What you possible didn't know about Alan, that he :
* was born into a working class family in Islington, North London, the son of Elsie, a dressmaker and William, a house painter.
* left school in 1962 and worked as a copywriter for advertising agencies and in the 70's and directed the award winning Cinzano Vermouth advertisements with Leonard Rossiter and Joan Collins.
* in 1970, saw his screenplay for a schoolboy romance, 'S.W.A.L.K. ('sealed with a loving kiss'), produced by David Puttnam and released as 'Melody' : a tale of Mark Lester, a shy boy who meets and makes friends with Jack Wild and falls out when Jack falls in love with Tracy Hyde,'Melody'.
* had success with the tv play, 'The Evacuees' in 1975, about the experiences of two Jewish boys evacuated from London during the Blitz, winning the BAFTA television award for Best Director.
* found the transition to feature films difficult and failed to attract financing for screenplays he described as "about things that were very close to me... very English, very London, very angry working class" but which were considered 'too parochial'.
* as a purely pragmatic exercise, wrote 'Bugsy Malone' in 1976, a children's musical set in 1920's Chicago, as a pastiche of the conventions of the American gangster movie, which although chosen with the aim of attracting American finance, was mainly funded by the National Film Finance Corporation and Rank.
* collaborated in 1979 with Puttmam in a Heineken Beer tv commercial, ground breaking in its cast of a hundred and use of an elaborate film set.
* in 1982 directed 'Pink Floyd: The Wall', which received critical approval and a big audience.
* saw his 1991, 'The Commitments', an adaption of Roddy Doyle's story earn him 'Best Director' BAFTA award.
* with 'Angela's Ashes' in 1999, returned to Irish soil to direct an adaptation of Frank McCourt's Pulitzer Prize-winning novel starring Emily Watson and Robert Carlyle.
Screenonline have defined Alan as :
'a deeply paradoxical figure: a film-maker committed to popular, mainstream, narrative cinema, yet whose work is often challenging in theme and distinctive in look; a persistent critic of the British film establishment, yet a man who chaired two of the establishment's major institutions; a working class 'turnip-head' who was awarded the CBE in 1995 and a knighthood in 2002. Nevertheless, he has consistently pursued his own particular vision of film and film-making, and has always been prepared to put his reputation on the line, never taking refuge in whinging from the sidelines.
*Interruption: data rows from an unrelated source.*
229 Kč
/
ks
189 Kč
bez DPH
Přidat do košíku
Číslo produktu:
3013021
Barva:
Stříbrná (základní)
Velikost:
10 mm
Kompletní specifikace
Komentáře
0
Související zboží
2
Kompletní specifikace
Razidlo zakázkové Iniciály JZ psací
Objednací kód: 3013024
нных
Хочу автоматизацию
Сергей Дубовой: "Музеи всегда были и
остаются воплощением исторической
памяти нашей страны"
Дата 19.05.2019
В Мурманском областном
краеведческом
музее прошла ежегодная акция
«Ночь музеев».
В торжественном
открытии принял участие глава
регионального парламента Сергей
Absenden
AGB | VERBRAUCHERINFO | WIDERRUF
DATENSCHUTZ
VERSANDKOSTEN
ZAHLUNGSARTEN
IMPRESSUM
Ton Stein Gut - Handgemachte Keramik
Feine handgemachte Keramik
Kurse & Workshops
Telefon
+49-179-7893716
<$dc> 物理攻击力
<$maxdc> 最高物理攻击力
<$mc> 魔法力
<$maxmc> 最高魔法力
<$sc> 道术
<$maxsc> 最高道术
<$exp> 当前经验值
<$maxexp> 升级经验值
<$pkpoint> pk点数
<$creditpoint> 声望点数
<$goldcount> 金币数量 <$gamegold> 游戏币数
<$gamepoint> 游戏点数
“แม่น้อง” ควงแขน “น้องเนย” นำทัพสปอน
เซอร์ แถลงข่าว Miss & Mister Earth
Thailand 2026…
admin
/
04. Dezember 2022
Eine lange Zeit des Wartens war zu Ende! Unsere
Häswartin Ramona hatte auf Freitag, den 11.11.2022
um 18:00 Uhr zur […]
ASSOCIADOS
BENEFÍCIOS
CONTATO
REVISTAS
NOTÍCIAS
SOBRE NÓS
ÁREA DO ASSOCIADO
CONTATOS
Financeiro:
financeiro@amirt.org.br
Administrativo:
A profile in The Face acutely defined him as 'an outsider with a superiority complex''.
Quotes from Alan :
"I was once described by one of my critics as an aesthetic fascist."
"I'm always afraid someone's going to tap me on the shoulder one day and say, "Back to North London"."
"Every time I've been to Cannes, I've made up my mind never to return. Every time my vanity wins over."